Trascriva fedelmente il passo della recensione che va da "Il cinema dei" fino a "titolo, si riconoscono.".

- _Testo fornito_
::::::

Amleto è mio fratello

La recensione di Amleto è mio fratello, di Francesco Giuffré, a cura di Emanuele Di Nicola.

Il cinema dei matti con Amleto è mio fratello muove un piccolo passo avanti. L’esordio al lungometraggio di Francesco Giuffré, per la verità, viene incardinato sullo schema classico del genere: un gruppo di “matti” organizza una fuga in cerca della libertà. E la libertà, nel loro caso, significa portare a termine una rappresentazione teatrale dell’Amleto di William Shakespeare in cui, da titolo, si riconoscono.

Paolo, Paolone, Andrea e Carlo sono quattro attori diversamente abili, ognuno con un problema specifico, ma tutti grandi appassionati di Shakespeare. Per questo una notte organizzano una fuga d’arte, a bordo di un pulmino, dopo aver appreso che un noto teatro di Napoli sta cercando qualcuno che rappresenti l’opera somma del Bardo. In altre parole, vogliono partecipare al provino. Un gesto “normale”, insomma. Inutile dire però che la loro idea di normalità si scontra con quella degli altri, gli abili, sbattendo contro un mondo parallelo spesso colmo di pregiudizi nei confronti del disturbo mentale, alla faccia della legge Basaglia.

::::::

- _Estratto dei dati_
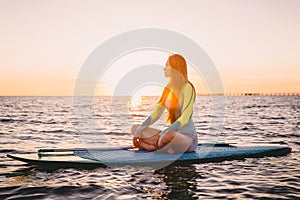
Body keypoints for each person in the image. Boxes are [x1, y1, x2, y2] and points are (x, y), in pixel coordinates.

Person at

::::::

- _Soluzione del compito_
Il cinema dei matti con Amleto è mio fratello muove un piccolo passo avanti. L’esordio al lungometraggio di Francesco Giuffré, per la verità, viene incardinato sullo schema classico del genere: un gruppo di “matti” organizza una fuga in cerca della libertà. E la libertà, nel loro caso, significa portare a termine una rappresentazione teatrale dell’Amleto di William Shakespeare in cui, da titolo, si riconoscono.